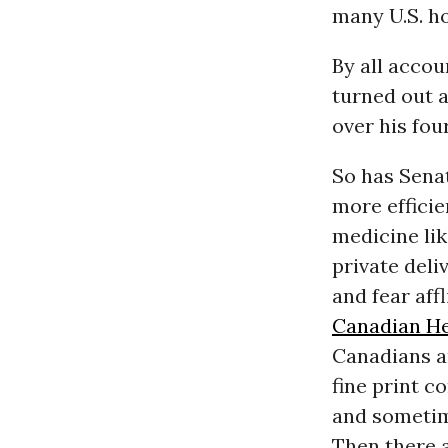
many U.S. ho
By all accou
turned out 
over his fou
So has Senat
more effici
medicine lik
private deli
and fear af
Canadian He
Canadians ar
fine print c
and sometime
Then there 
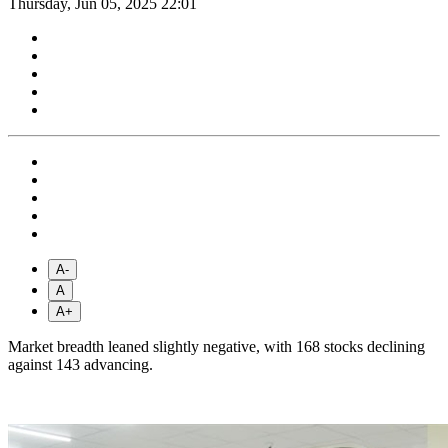
Thursday, Jun 05, 2025 22:01
A-
A
A+
Market breadth leaned slightly negative, with 168 stocks declining
against 143 advancing.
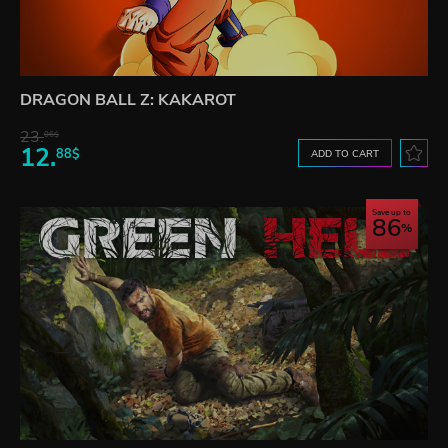
DRAGON BALL Z: KAKAROT
23.
06$
12.
88$
ADD TO CART
Save up to
86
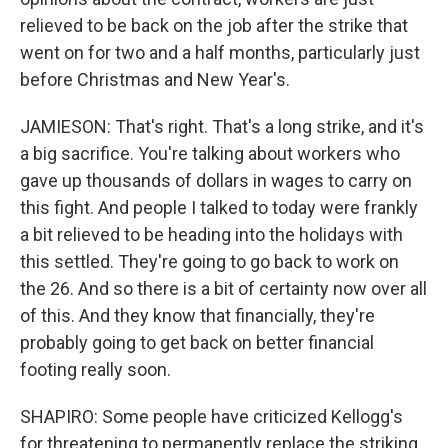
relieved to be back on the job after the strike that
went on for two and a half months, particularly just
before Christmas and New Year's.
JAMIESON: That's right. That's a long strike, and it's
a big sacrifice. You're talking about workers who
gave up thousands of dollars in wages to carry on
this fight. And people I talked to today were frankly
a bit relieved to be heading into the holidays with
this settled. They're going to go back to work on
the 26. And so there is a bit of certainty now over all
of this. And they know that financially, they're
probably going to get back on better financial
footing really soon.
SHAPIRO: Some people have criticized Kellogg's
for threatening to permanently replace the striking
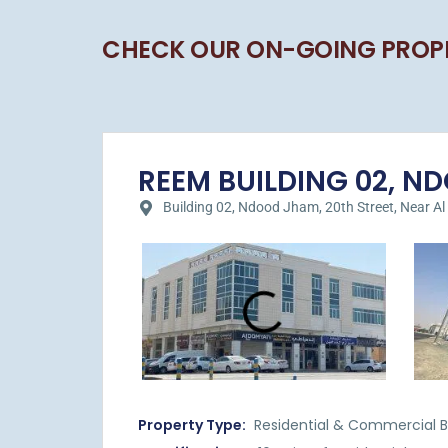
CHECK OUR ON-GOING PROP
REEM BUILDING 02, NDO
Building 02, Ndood Jham, 20th Street, Near Al Hil
Property Type:
Residential & Commercial Bu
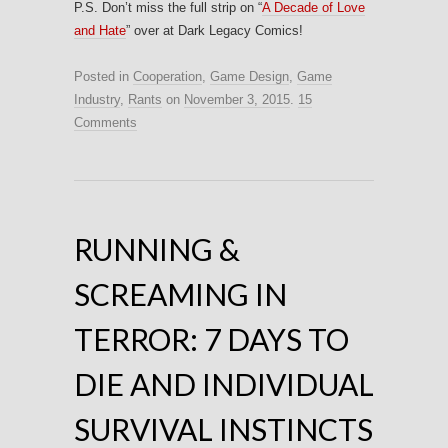
P.S. Don’t miss the full strip on “
A Decade of Love
and Hate
” over at Dark Legacy Comics!
Posted in
Cooperation
,
Game Design
,
Game
Industry
,
Rants
on
November 3, 2015
.
15
Comments
RUNNING &
SCREAMING IN
TERROR: 7 DAYS TO
DIE AND INDIVIDUAL
SURVIVAL INSTINCTS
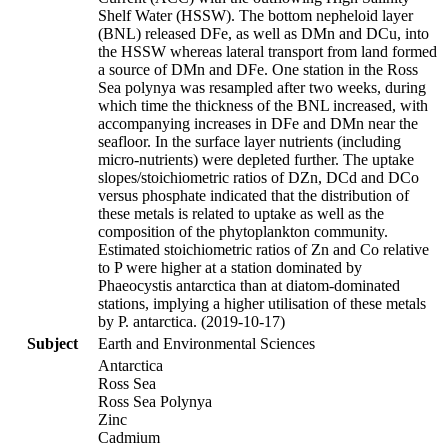
Shelf Water (HSSW). The bottom nepheloid layer
(BNL) released DFe, as well as DMn and DCu, into
the HSSW whereas lateral transport from land formed
a source of DMn and DFe. One station in the Ross
Sea polynya was resampled after two weeks, during
which time the thickness of the BNL increased, with
accompanying increases in DFe and DMn near the
seafloor. In the surface layer nutrients (including
micro-nutrients) were depleted further. The uptake
slopes/stoichiometric ratios of DZn, DCd and DCo
versus phosphate indicated that the distribution of
these metals is related to uptake as well as the
composition of the phytoplankton community.
Estimated stoichiometric ratios of Zn and Co relative
to P were higher at a station dominated by
Phaeocystis antarctica than at diatom-dominated
stations, implying a higher utilisation of these metals
by P. antarctica. (2019-10-17)
Subject
Earth and Environmental Sciences
Antarctica
Ross Sea
Ross Sea Polynya
Zinc
Cadmium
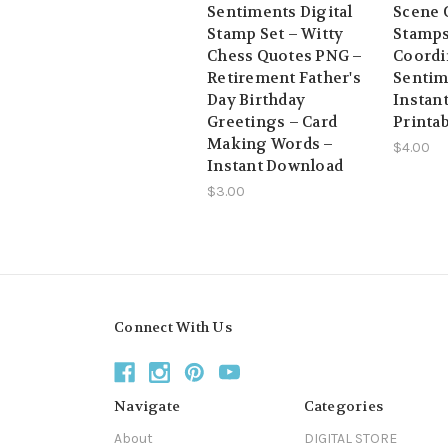
Sentiments Digital
Scene C
Stamp Set – Witty
Stamps
Chess Quotes PNG –
Coordi
Retirement Father's
Sentim
Day Birthday
Instan
Greetings – Card
Printa
Making Words –
$4.00
Instant Download
$3.00
Connect With Us
Navigate
Categories
About
DIGITAL STORE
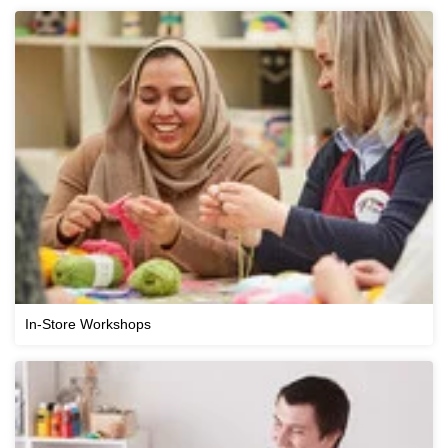
In-Store Workshops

##########

Please reproduce the entries from above exactly; images are not part of the copy.

_Solution_.
many U.S. ho
By all accou
turned out 
over his fou
So has Senat
more effici
medicine lik
private deli
and fear af
Canadian He
Canadians ar
fine print c
and sometime
Then there 
Thursday, Jun 05, 2025 22:01
A-
A
A+
Market breadth leaned slightly negative, with 168 stocks declining
against 143 advancing.
DRAGON BALL Z: KAKAROT
23.
06$
12.
88$
ADD TO CART
Save up to
86
relieved to be back on the job after the strike that
went on for two and a half months, particularly just
before Christmas and New Year's.
JAMIESON: That's right. That's a long strike, and it's
a big sacrifice. You're talking about workers who
gave up thousands of dollars in wages to carry on
this fight. And people I talked to today were frankly
a bit relieved to be heading into the holidays with
this settled. They're going to go back to work on
the 26. And so there is a bit of certainty now over all
of this. And they know that financially, they're
probably going to get back on better financial
footing really soon.
SHAPIRO: Some people have criticized Kellogg's
for threatening to permanently replace the striking
CHECK OUR ON-GOING PROP
REEM BUILDING 02, NDO
Building 02, Ndood Jham, 20th Street, Near Al Hil
Property Type:
Residential & Commercial Bu
P.S. Don’t miss the full strip on “
A Decade of Love
and Hate
” over at Dark Legacy Comics!
Posted in
Cooperation
,
Game Design
,
Game
Industry
,
Rants
on
November 3, 2015
.
15
Comments
RUNNING &
SCREAMING IN
TERROR: 7 DAYS TO
DIE AND INDIVIDUAL
SURVIVAL INSTINCTS
Shelf Water (HSSW). The bottom nepheloid layer
(BNL) released DFe, as well as DMn and DCu, into
the HSSW whereas lateral transport from land formed
a source of DMn and DFe. One station in the Ross
Sea polynya was resampled after two weeks, during
which time the thickness of the BNL increased, with
accompanying increases in DFe and DMn near the
seafloor. In the surface layer nutrients (including
micro-nutrients) were depleted further. The uptake
slopes/stoichiometric ratios of DZn, DCd and DCo
versus phosphate indicated that the distribution of
these metals is related to uptake as well as the
composition of the phytoplankton community.
Estimated stoichiometric ratios of Zn and Co relative
to P were higher at a station dominated by
Phaeocystis antarctica than at diatom-dominated
stations, implying a higher utilisation of these metals
by P. antarctica. (2019-10-17)
Subject
Earth and Environmental Sciences
Antarctica
Ross Sea
Ross Sea Polynya
Zinc
Cadmium
Sentiments Digital
Scene C
Stamp Set – Witty
Stamps
Chess Quotes PNG –
Coordi
Retirement Father's
Sentim
Day Birthday
Instan
Greetings – Card
Printa
Making Words –
$4.00
Instant Download
$3.00
Connect With Us
Navigate
Categories
About
DIGITAL STORE
In-Store Workshops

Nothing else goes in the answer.